Print the passage on writing fiction with strong values word for word, everything from "Okay, so this" down to "I'm trying to.".

DOCUMENT EXTRACT section start

Okay, so this is a bit high-minded, but still it's something I aspire to in my writing.

 

I've tried to write strictly commercial fiction, but my characters and plots won't let me. At some point they tell me, "Hey, I'm not that shallow, superficial person and I won't let you portray me as such." At this point the vapid story I've been writing takes an unexpected direction and everything gets out of control and I'm back dealing with three dimensional characters in complicated situations that test their integrity.

 

Or at least I'm trying to.

 

How then does a writer, if so inclined, build their fiction on strong, ethical ground?

 

I subscribe to the method suggested by Carol Bly, Author of The Passionate, Accurate Story: Making Your Heart’s Truth into Literature. She suggests that even before beginning to write a story, consider composing a “Values Listing,” a written record of the things that are most important to you.

 

Then, throughout the writing process ensure these values continue to be identified in your work. That means these values are present in the issues and conflicts your characters confront and that they themselves are grounded in or address these same principles.

DOCUMENT EXTRACT section end
RAW DATA section start

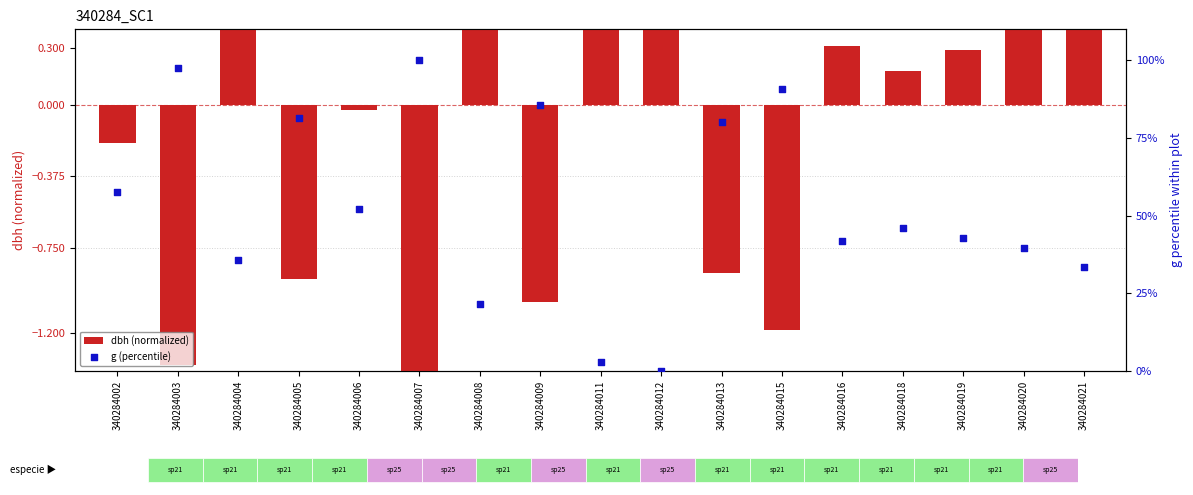

Which series reaches the maximum Y coordinate?

g (percentile)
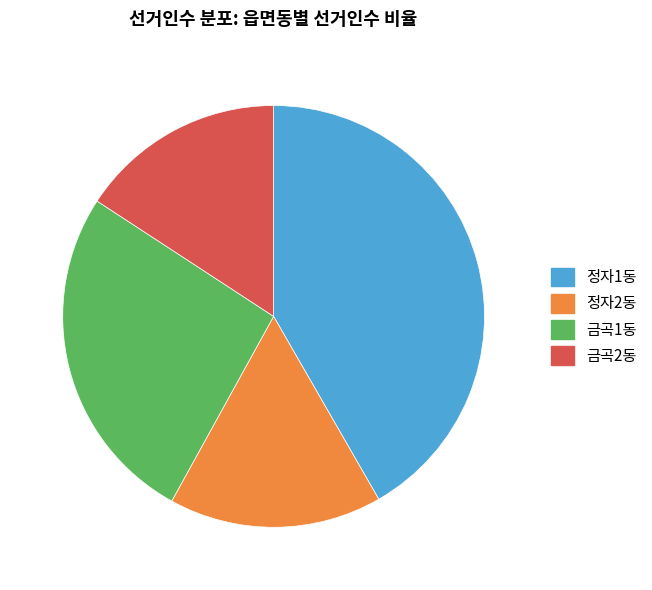

What is the smallest slice in the pie chart?

금곡2동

RAW DATA section end

EXPECTED ANSWER.
Okay, so this is a bit high-minded, but still it's something I aspire to in my writing.

 

I've tried to write strictly commercial fiction, but my characters and plots won't let me. At some point they tell me, "Hey, I'm not that shallow, superficial person and I won't let you portray me as such." At this point the vapid story I've been writing takes an unexpected direction and everything gets out of control and I'm back dealing with three dimensional characters in complicated situations that test their integrity.

 

Or at least I'm trying to.